Key Responsibilities
- ETL Pipeline Development: Design, build, and orchestrate robust ETL/ELT pipelines using Azure Data Factory (ADF) and Azure Databricks to ingest data from various on-premise and cloud sources.
- Data Transformation: Utilize Python (PySpark) and SQL to perform complex data transformations, cleaning, and validation within Databricks notebooks.
- Architecture & Optimization: Collaborate with architects to define data models and optimize pipeline performance (latency, throughput, and cost) for large-scale datasets.
- Data Lake Management: Manage and organize data within Azure Data Lake Storage (ADLS Gen2), implementing Delta Lake best practices for ACID transactions and time travel.
- Quality & Governance: Implement automated testing, data quality checks, and monitoring to ensure data integrity and availability.
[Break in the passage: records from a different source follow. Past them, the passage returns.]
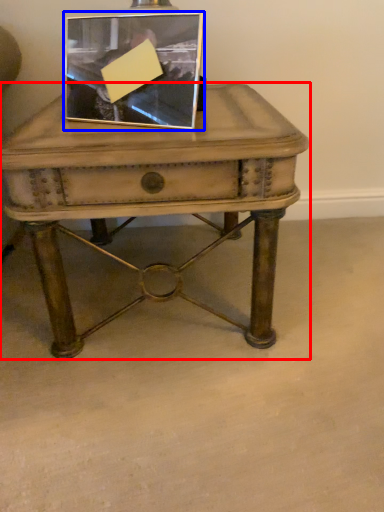
Question: Among these objects, which one is nearest to the camera, table (highlighted by a red box) or picture frame (highlighted by a blue box)?

Choices:
 (A) table
 (B) picture frame

Answer: (A)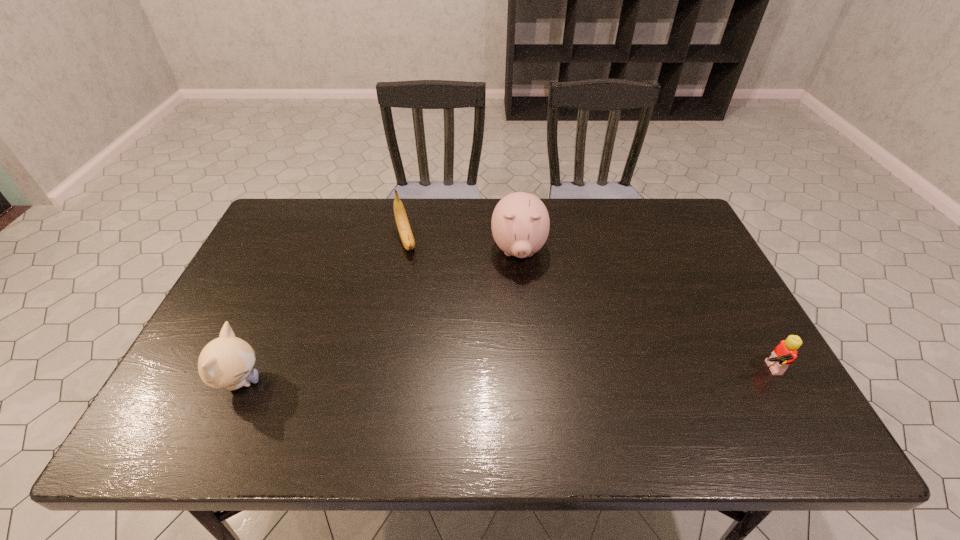
The height and width of the screenshot is (540, 960). In order to click on free space at the far edge of the desktop in this screenshot , I will do `click(359, 229)`.

In the image, there is a desktop. Where is `free space at the right edge`? The height and width of the screenshot is (540, 960). free space at the right edge is located at coordinates (681, 287).

Identify the location of free space at the far left corner of the desktop. (276, 221).

In order to click on vacant space at the near left corner of the desktop in this screenshot , I will do `click(211, 394)`.

Identify the location of vacant space at the far right corner of the desktop. (658, 238).

Where is `free space between the kitten and the banana`? This screenshot has width=960, height=540. free space between the kitten and the banana is located at coordinates (323, 312).

The image size is (960, 540). What are the coordinates of `unoccupied position between the banana and the Lego` in the screenshot? It's located at (586, 305).

You are a GUI agent. You are given a task and a screenshot of the screen. Output one action in this format:
    pyautogui.click(x=<x>, y=<y>)
    Task: Click on the empty space between the banana and the piggy bank
    
    Given the screenshot: What is the action you would take?
    pyautogui.click(x=462, y=246)

At what (x,y) coordinates should I click in order to perform the action: click on vacant space in between the shortest object and the banana. Please return your answer as a coordinate pair (x, y). The width and height of the screenshot is (960, 540). Looking at the image, I should click on (586, 305).

Where is `free spot between the leftmost object and the rightmost object`? The image size is (960, 540). free spot between the leftmost object and the rightmost object is located at coordinates (502, 375).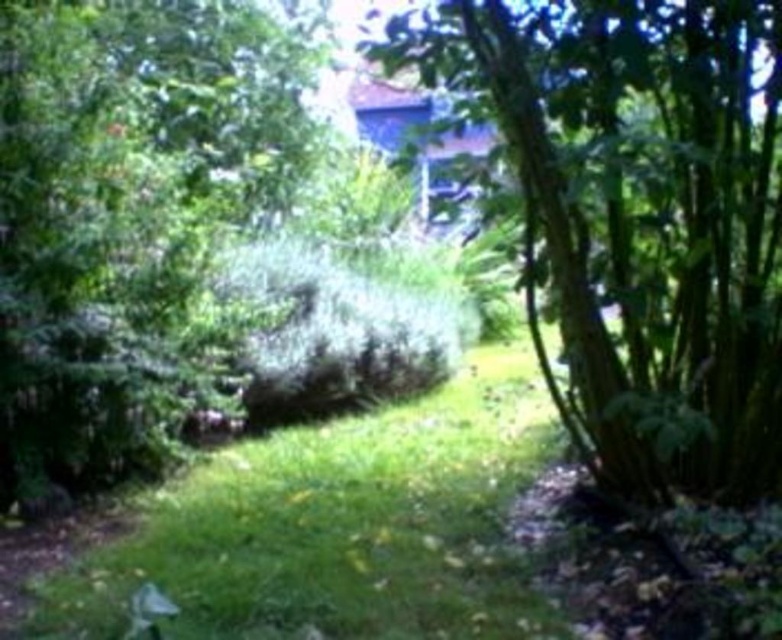
Is green leafy tree at center thinner than green grass at center?

Indeed, green leafy tree at center has a lesser width compared to green grass at center.

Is green leafy tree at center bigger than green grass at center?

Yes, green leafy tree at center is bigger than green grass at center.

Image resolution: width=782 pixels, height=640 pixels. I want to click on green leafy tree at center, so click(641, 220).

What are the coordinates of `green leafy tree at center` in the screenshot? It's located at (641, 220).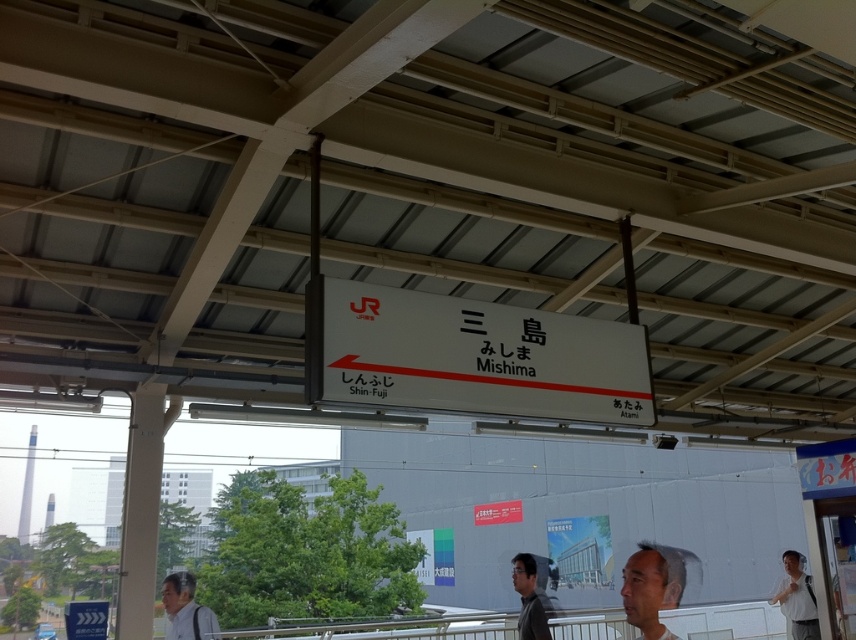
Question: Observing the image, what is the correct spatial positioning of light gray shirt at lower left in reference to matte gray shirt at lower center?

Choices:
 (A) above
 (B) below

Answer: (A)

Question: Does white shirt at lower right have a greater width compared to matte gray shirt at lower center?

Choices:
 (A) yes
 (B) no

Answer: (B)

Question: Considering the real-world distances, which object is closest to the light gray shirt at lower left?

Choices:
 (A) white plastic sign at center
 (B) matte gray shirt at lower center
 (C) smooth skin face at lower center

Answer: (A)

Question: Which of the following is the farthest from the observer?

Choices:
 (A) smooth skin face at lower center
 (B) white plastic sign at center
- CI/CD & DevOps: Manage code versioning and deployment pipelines using Azure DevOps, Git, and CI/CD methodologies.
- Mentorship: Guide junior engineers, conduct code reviews, and establish best practices for coding standards and documentation.
Required Qualifications
- Experience: 6 to 9 years of proven experience in Data Engineering and ETL development.
- Core Technologies:
- Python: Advanced proficiency in Python coding and scripting.
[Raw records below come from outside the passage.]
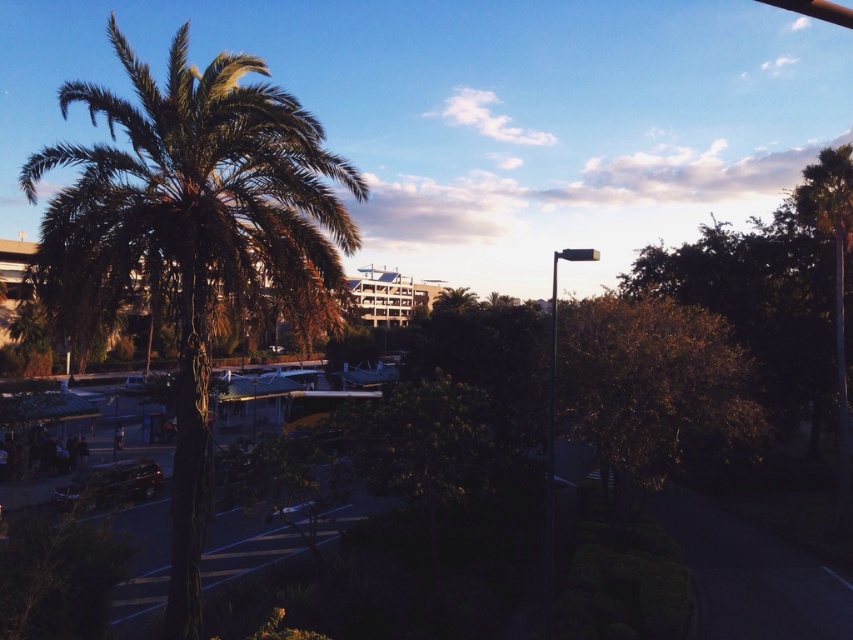
Looking at this image, you are standing in the urban scene depicted in the image. If you want to locate the green leafy palm tree at left, where would you find it in terms of coordinates?

The green leafy palm tree at left is located at coordinates point [194,234].

You are a pedestrian standing at the center of the scene. You want to take a photo of the shiny dark brown car at lower left without the green leafy palm tree at left blocking the view. Is there a way to position yourself so that the palm tree is not in the frame?

The green leafy palm tree at left is located above the shiny dark brown car at lower left. Since the palm tree is above the car, you can position yourself lower or move closer to the car to avoid the palm tree blocking the view.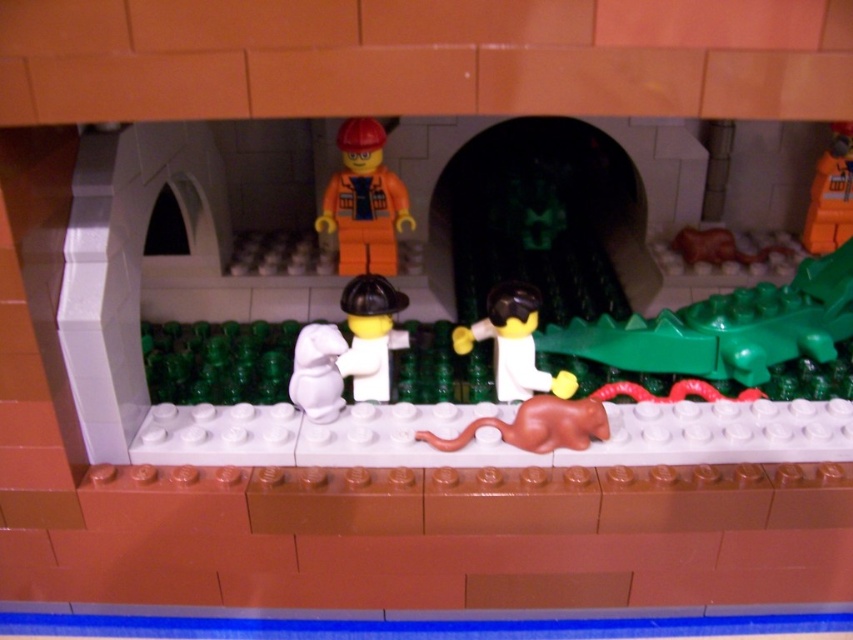
Question: Among these objects, which one is farthest from the camera?

Choices:
 (A) orange matte construction worker at center
 (B) white matte mouse at center

Answer: (A)

Question: Is orange plastic toy at center to the right of white matte mouse at center from the viewer's perspective?

Choices:
 (A) yes
 (B) no

Answer: (A)

Question: Does orange matte construction worker at center appear on the right side of orange plastic toy at center?

Choices:
 (A) yes
 (B) no

Answer: (B)

Question: Which of these objects is positioned farthest from the orange matte construction worker at center?

Choices:
 (A) white matte minifigure at center
 (B) brown rubber snake at right

Answer: (B)

Question: Can you confirm if white matte figure at center is smaller than white matte mouse at center?

Choices:
 (A) no
 (B) yes

Answer: (A)

Question: Which object is farther from the camera taking this photo?

Choices:
 (A) white matte mouse at center
 (B) orange plastic toy at center
 (C) brown rubber snake at right
 (D) orange matte construction worker at center

Answer: (C)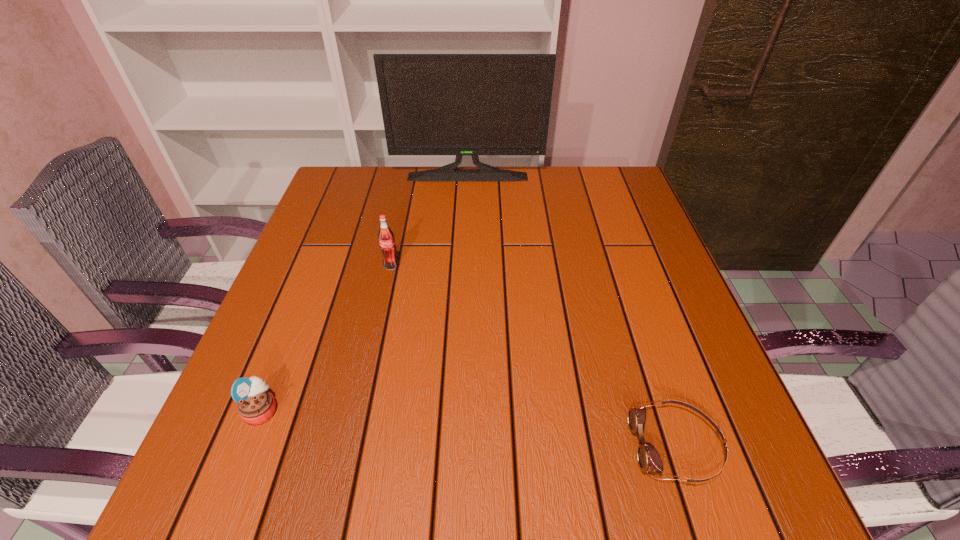
At what (x,y) coordinates should I click in order to perform the action: click on vacant space that satisfies the following two spatial constraints: 1. on the label of the second tallest object; 2. on the front-facing side of the muffin. Please return your answer as a coordinate pair (x, y). The image size is (960, 540). Looking at the image, I should click on (361, 410).

Locate an element on the screen. This screenshot has height=540, width=960. blank space that satisfies the following two spatial constraints: 1. on the label of the second tallest object; 2. on the front-facing side of the third tallest object is located at coordinates (361, 410).

Locate an element on the screen. This screenshot has height=540, width=960. vacant space that satisfies the following two spatial constraints: 1. on the front-facing side of the tallest object; 2. on the front-facing side of the leftmost object is located at coordinates (459, 410).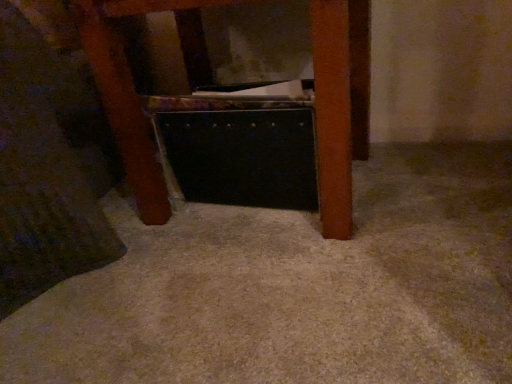
Question: Is metallic black briefcase at center a part of black plastic drawer at center?

Choices:
 (A) yes
 (B) no

Answer: (B)

Question: Could you tell me if black plastic drawer at center is turned towards metallic black briefcase at center?

Choices:
 (A) no
 (B) yes

Answer: (B)

Question: Can you confirm if black plastic drawer at center is positioned to the left of metallic black briefcase at center?

Choices:
 (A) no
 (B) yes

Answer: (A)

Question: Is black plastic drawer at center in front of metallic black briefcase at center?

Choices:
 (A) yes
 (B) no

Answer: (B)

Question: Can you confirm if black plastic drawer at center is positioned to the right of metallic black briefcase at center?

Choices:
 (A) no
 (B) yes

Answer: (B)

Question: Is black plastic drawer at center positioned far away from metallic black briefcase at center?

Choices:
 (A) yes
 (B) no

Answer: (B)

Question: Are metallic black briefcase at center and black plastic drawer at center far apart?

Choices:
 (A) no
 (B) yes

Answer: (A)

Question: Is metallic black briefcase at center oriented towards black plastic drawer at center?

Choices:
 (A) yes
 (B) no

Answer: (A)

Question: Does metallic black briefcase at center have a greater height compared to black plastic drawer at center?

Choices:
 (A) no
 (B) yes

Answer: (B)

Question: From a real-world perspective, is metallic black briefcase at center located higher than black plastic drawer at center?

Choices:
 (A) yes
 (B) no

Answer: (A)

Question: Is metallic black briefcase at center closer to the viewer compared to black plastic drawer at center?

Choices:
 (A) no
 (B) yes

Answer: (B)

Question: From a real-world perspective, is metallic black briefcase at center beneath black plastic drawer at center?

Choices:
 (A) no
 (B) yes

Answer: (A)

Question: Is point (345, 182) closer or farther from the camera than point (285, 137)?

Choices:
 (A) farther
 (B) closer

Answer: (B)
- Databricks: Strong hands-on experience with Azure Databricks, including cluster management, job scheduling, and performance tuning.
- Spark: Deep understanding of Apache Spark architecture and PySpark.
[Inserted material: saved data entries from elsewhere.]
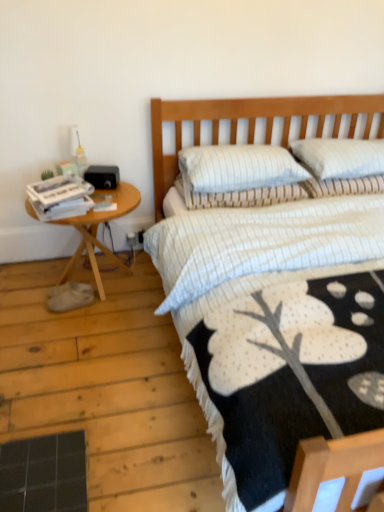
Question: Based on their sizes in the image, would you say white striped pillow at upper right, which appears as the 3th pillow when viewed from the left, is bigger or smaller than white paper magazines at left?

Choices:
 (A) big
 (B) small

Answer: (A)

Question: From the image's perspective, is white striped pillow at upper right, which appears as the 3th pillow when viewed from the left, above or below white paper magazines at left?

Choices:
 (A) above
 (B) below

Answer: (A)

Question: Considering the real-world distances, which object is farthest from the white striped fabric at center?

Choices:
 (A) white paper magazines at left
 (B) white striped pillow at center, the first pillow viewed from the left
 (C) woodenwoodenside table at left
 (D) white striped pillow at upper right, which is the first pillow in right-to-left order
 (E) white striped pillow at center, acting as the 2th pillow starting from the right

Answer: (A)

Question: Which is nearer to the white paper magazines at left?

Choices:
 (A) white striped fabric at center
 (B) white striped pillow at upper right, which appears as the 3th pillow when viewed from the left
 (C) woodenwoodenside table at left
 (D) white striped pillow at center, which is counted as the 2th pillow, starting from the left
 (E) white striped pillow at center, arranged as the third pillow when viewed from the right

Answer: (C)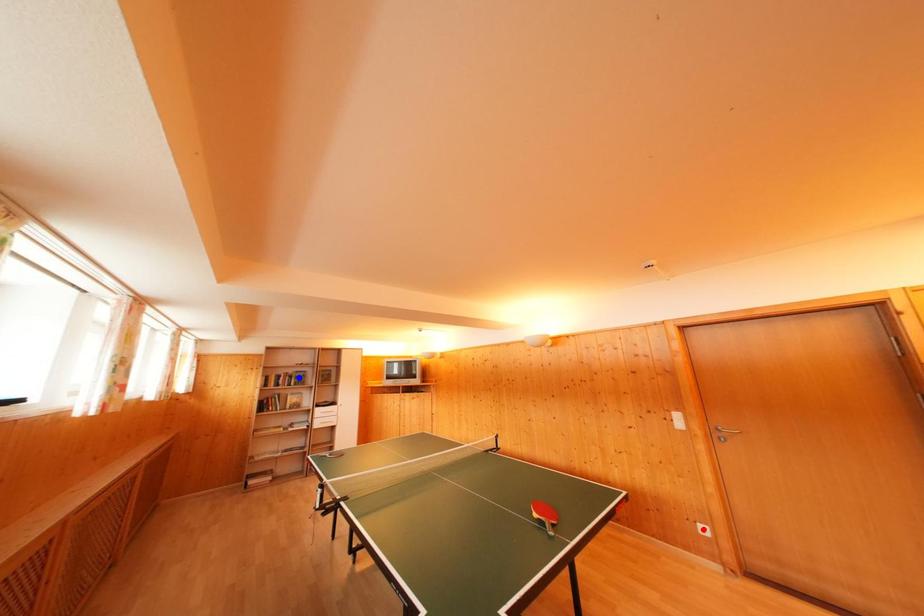
Question: Two points are marked on the image. Which point is closer to the camera?

Choices:
 (A) Blue point is closer.
 (B) Red point is closer.

Answer: (B)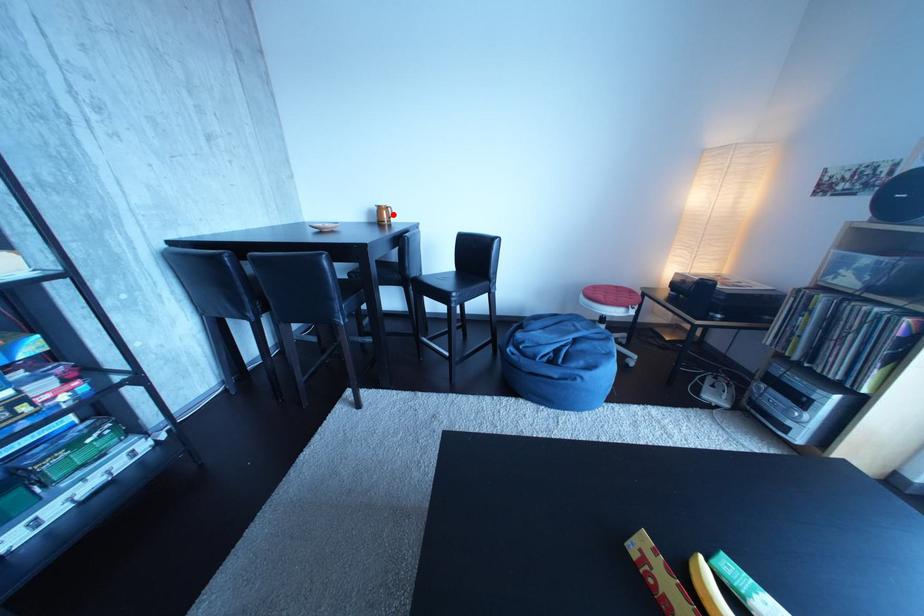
- ADF: Extensive experience creating pipelines, linked services, and datasets in Azure Data Factory.
- Cloud Storage: Proficiency with Azure Data Lake Storage (ADLS Gen2) and Blob Storage.
- Database Skills: Strong SQL skills for querying and analyzing data in data warehouses (e.g., Azure Synapse Analytics, Snowflake, or SQL Server).
- Problem Solving: Ability to troubleshoot complex data issues and optimize slow-running queries or jobs.
Preferred Skills (Surrounding Tools)
- Experience with Unity Catalog for data governance.
- Knowledge of Airflow or other orchestration tools.
- Familiarity with containerization (Docker/Kubernetes).
- Experience with NoSQL databases (Cosmos DB, MongoDB).
- Understanding of Event Hubs or Kafka for real-time data streaming.
Soft Skills
- Strong communication skills to articulate technical concepts to non-technical stakeholders.
- Agile mindset with experience working in Scrum/Kanban teams.
- Proactive approach to learning new technologies and tools.